How to Stop a Junk Debt Buyer Attempting to Collect Older Credit Card Debt from You

September 18, 2009

by Matthew Highlander

Every consumer should know that invoking current consumer protection laws will stop the collection activities of a junk debt buyer.

Junk debt buyers are companies that buy batches of thousands of discharged credit card accounts from the credit card banks for pennies on the dollar (under 10 to 15 cents per dollar of debt). Junk debt buyers also resell these accounts to each other for as little as less than one cent per dollar of debt. As an example of such purchases, Business Week reported Portfolio Recovery Associates, a large national junk debt buyer, acquired 1,030 portfolios over an 11 year period with a face value of $35.3 billion for $791.6 million, representing more than 16.7 million customer accounts. That averages out to less than three cents per dollar of credit card debt.
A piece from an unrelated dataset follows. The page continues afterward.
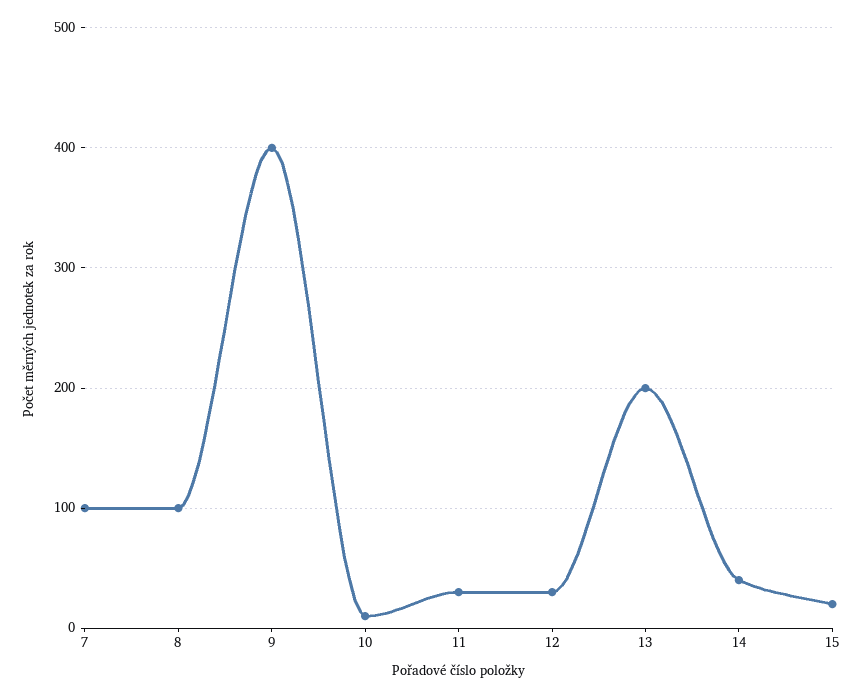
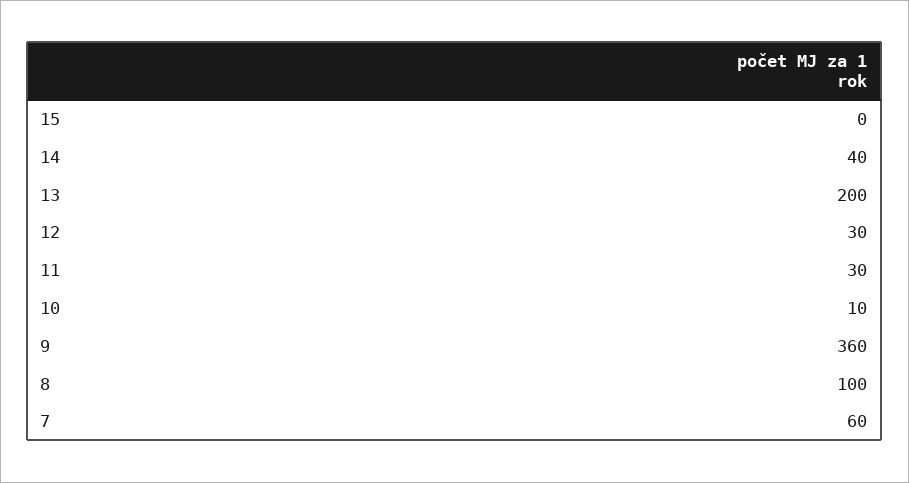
7: 100 -> 60
9: 400 -> 360
15: 20 -> 0

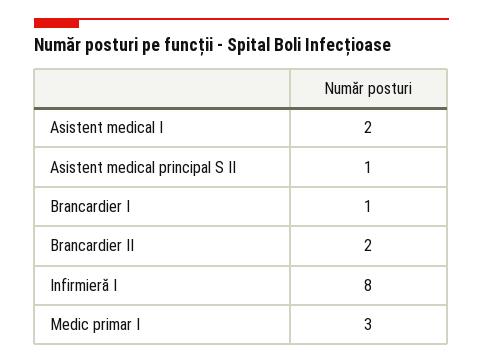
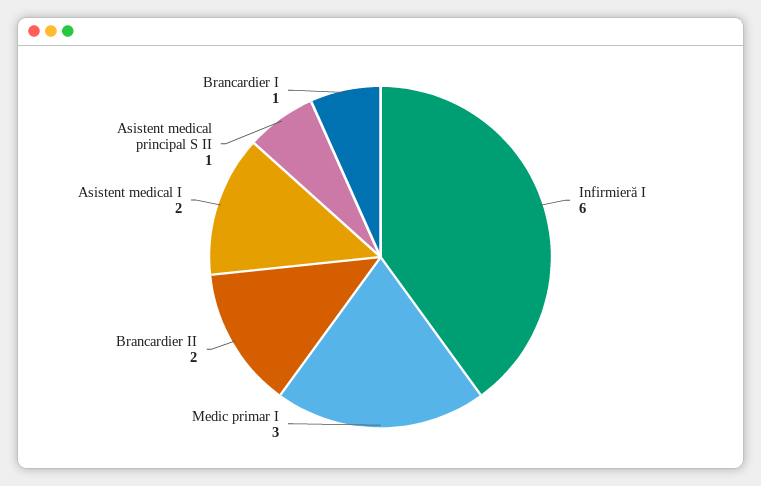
Infirmieră I: 8 -> 6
Based on those fractions, according to the Credit Card Debt Survival Guide, junk debt buyers do not have to collect on a majority of those debts. If they collected on just less than half, they would be hugely profitable.

A general lack of consumer knowledge of the federal Fair Debt Collection Practices Act (FDCPA) gives junk debt buyers confidence in their ability to collect on these cheap debts. Junk debt buyers through their collection agencies mail tens of thousands of collection letters to consumers holding discharged credit card debt. Most addressees do not properly answer this initial communication in writing asking for documentation of the debt. If a consumer knew this batched debt comes on computer tape in groupings of thousands, sometimes millions, of accounts with little or no original documentation, they might respond more confidently.

When contacted by telephone and bullied with a false lawsuit, many consumers out of honesty and ignorance of the FDCPA admit to the undocumented debt and make the debt collector’s task easier.

The original-creditor credit-card banks collection calls are not covered by the FDCPA, but those of junk debt buyers and their collection agencies are covered. A well written letter, like the ones that can be found in the Credit Card Debt Survival Guide, invoking sections of the FDCPA will force the junk debt buyers to stop their collection efforts including the placement of negative marks on the consumer’s credit report.